I rarely get out these days but myself and Niall always try to squeeze in a relaxing pint on a Friday evening. Pubs whether you like or loath them are great places to meet people in a similarly relaxed state of mind and if you can get out quick enough can be very fruitful places to spend an hour.The week before last I found myself alone at the bar (Niall had other plans, or more accurately, someone had other plans for Niall) and I struck up a conversation with the guy beside me. Where am I going with all this? It turns out this gentleman is an amateur bee keeper with a sore hip who finds access to his hives a little tricky. Never being one to miss an opportunity (especially after a pint) it will come as no surprise to learn I am now landlord to about 10,000 bees.
When I say 10,000 that's only a few to get going. My hive is just a small colony to see how it all works out with just one layer of shallow honeycomb frames or 'supers' holding the aforementioned 10,000 bees. Apart from sitting by the hive and watching the bees land and take off that's all I've done so far so clearly I'm no expert but I thought you might be interested in what I've learned so far.
Well, first of all we need bees, and we need them badly - so if you have ever felt the urge to keep bees, now is the time to give it a go. You can feel doubly smug as not only will you be producing your own delicious honey but you'll also be contributing to the common good. Did you know that a third of the food we eat is pollinated by bees? If we don't have bees, we have a serious food problem as we have nothing to pollinate many of our fruit and vegetables. That's the selfish 'what about us' bit but of course we're only a small part of the jigsaw with huge swathes of our animal and plant life all dependent on this busy insect.
Have a look at this cool collaboration between a Gardener (Alys Fowler) and a Beekeeper (Steve Benbow). They're currently trying to raise money to publish a book 'Letters to a Beekeeper' which looks like it will be a wonderful rambling yet informative read. You probably think I have Alys on the brain but by chance I asked about pickles, she told me about bees etc...etc.....
So, back to my hive. When the hive arrived I hadn't cleared the space for it so I was told to keep it closed up until I moved it to its final position. If I had opened the hive and the bees set their internal compasses I wouldn't be able to move it even by a couple of feet without disorientating them. Michael (my bee friend) asked me to build a base about 2 feet of the ground for the bee hive which would then placed on top. He didn't seem keen to hang around and just left the hive with me telling me once I placed it to remove the strip of grey foam (pipe insulation I suspected) blocking the entrance. I didn't want to appear overly nervous so I agreed and gave him a sickly smile as he drove away.

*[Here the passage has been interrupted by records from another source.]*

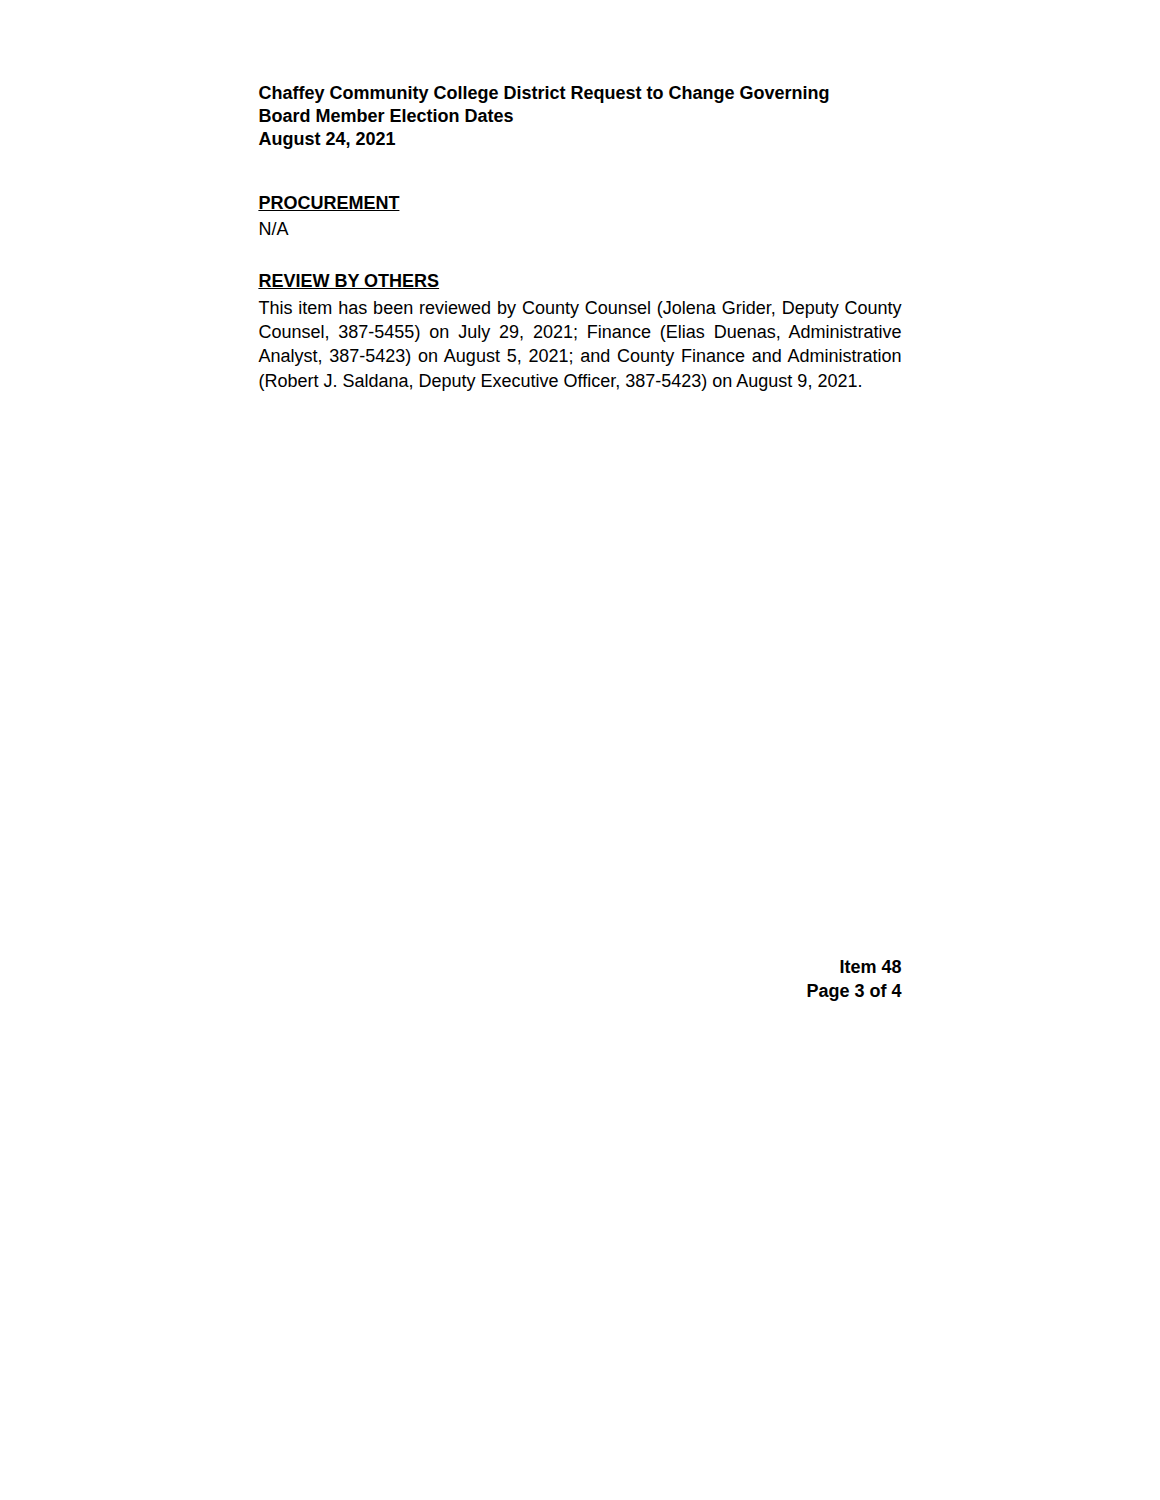Chaffey Community College District Request to Change Governing
Board Member Election Dates
August 24, 2021
PROCUREMENT
N/A
REVIEW BY OTHERS
This item has been reviewed by County Counsel (Jolena Grider, Deputy County Counsel, 387-5455) on July 29, 2021; Finance (Elias Duenas, Administrative Analyst, 387-5423) on August 5, 2021; and County Finance and Administration (Robert J. Saldana, Deputy Executive Officer, 387-5423) on August 9, 2021.
Item 48
Page 3 of 4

I don't know if you've every shuffled a few feet with a large box of bees buzzing under you chin but I can tell you it's rather tense. A bee hive is surprisingly heavy and I struggled to get it set on its plinth all the while picturing me dropping it and unleashing a murderous swarm of bees. That's not me in the picture by the way, I didn't get a go on the suit and the funny hat so no, I wasn't wearing any protective clothing.
I did get the hive fitted to my satisfaction (it has to be level) in the end and even though the bees were making quite a noise I quickly removed the door strip and made a run for it. To my relief only one or two bees emerged neither of which had any interest in me.
The following day Michael returned to open the hive and check if the Queen was still present. A hive without a Queen is doomed so it's important to make sure she's alive and well. You can see him checking the frames in the photo, the Queen is slightly larger than the rest (not that much) with a white dot on the back of her head and was thankfully still there.
So now what? The bees have been fed a syrup mixture to keep them going over their winter lock down and should be back in business by mid April next year. I have been completely enchanted by them in the meantime and can't go past the hive without sitting for a while and
watching them come and go. I don't have the clothing yet so don't open it but you'd be surprised how entertaining it is to just keep still and watch them. You can see in the pictures the bright yellow protein laden pollen sacks attached to their hind legs being brought back from their foraging trips. It really is fascinating to watch.
I'm also delighted to see them buzzing around my vegetable garden which is about 150 meters away, It's the reason I got them really so looking forward to gold standard pollination next year.
Some facts (as I understand them):
- My bees travel about 3 miles.
- I probably have about 10,000 but a full producing hive would contain about 50,000.
- You need to exclude the Queen from the part of the hive you are harvesting the honey from, otherwise she will lay eggs in the cells. This is done by adding another tier or 'super' and using a screen which is too small for the Queen but not for the rest of the bees.
- The reason you smoke bees (the puffer can emitting smoke) is to make them think there is a forest fire. They will gorge themselves with honey as they think the hive may burn down and this makes them more docile.